Ne è convinto il procuratore aggiunto di Reggio Calabria, Nicola Gratteri. Parlando in audizione oggi alla Commissione Diritti umani del Senato, Gratteri ha sottolineato che per “far funzionare il 41 bis servono soldi e non ci sono, dovremo cercare di essere seri e fare tagli dove ci sono da fare, finora ci sono stati solo tagli lineari: servono 4 carceri nuove per i 41 bis”. Gratteri ha quindi aggiunto: “Perché non si riaprono le carceri di Pianosa e dell’Asinara chiusi nel 1994? Quando si riparlerà di sovraffollamento, voglio vedere che partito politico parlerà della riapertura di queste carceri”.
Fuga notizie Riina indice malfunzionamento
Se c’è stata una fuga di notizie dal carcere dell’Opera di Milano dove è detenuto Totò Riina in regime di 41 bis, “vuol dire che non si è lavorato bene. Nelle carceri entra molta gente”. Lo ha affermato il procuratore aggiunto di Reggio Calabria, Nicola Gratteri, durante un’audizione in Commissione Diritti umani al Senato. Gratteri ha fatto riferimento alle minacce di morte ricevute dal pm Palermo Nino Di Matteo e ha invitato “a fare attenzione in futuro anche alla più innocente notizia perché i boss hanno un modo criptico di parlare”.

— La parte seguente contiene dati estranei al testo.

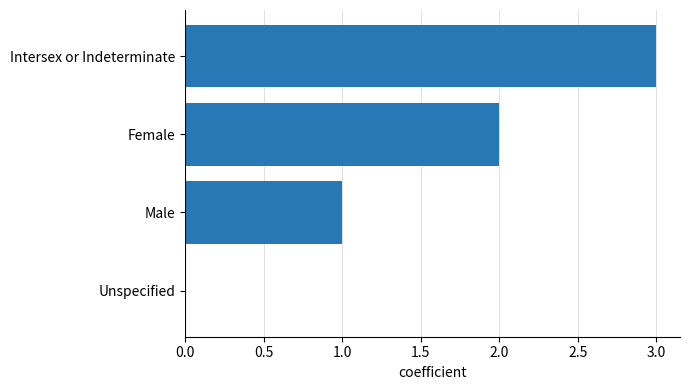

Read the value at Intersex or Indeterminate.

3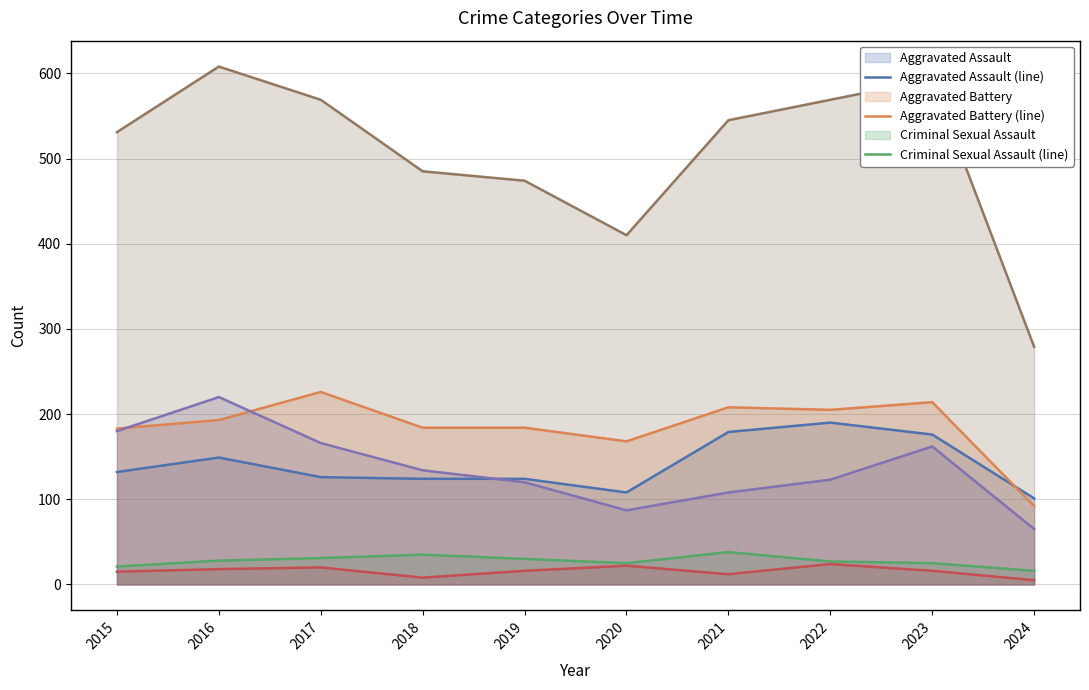

Is it true that Aggravated Battery (line) equals 226 at 2017?

True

20mila militari in sovrannumero, usiamoli in penitenziari
“Siccome c’è un sovrannumero di 20mila militari nell’esercito, basterebbe prenderne mille al mese, fargli un corso accelerato di gom (gruppo operativo mobile; Ndr) o di polizia penitenziaria e portarli in carcere a lavorare. Mentre li prepariamo mettiamo i militari fuori le carceri e la polizia penitenziaria sui muri di cinta entra dentro e fa trattamento. Oppure diminuiamo il personale che c’è nel Dap o diminuiamo la polizia penitenziaria che c’è intorno o dentro il ministero della giustizia di via Arenula perché mi pare che sia assai”.
A dirlo è stato Nicola Gratteri, procuratore aggiunto della Repubblica presso il tribunale di Reggio Calabria, in una audizione davanti la commissione straordinaria per la Tutela e la promozione dei diritti umani sul regime di detenzione relativo all’articolo 41-bis dell’ordinamento penitenziario.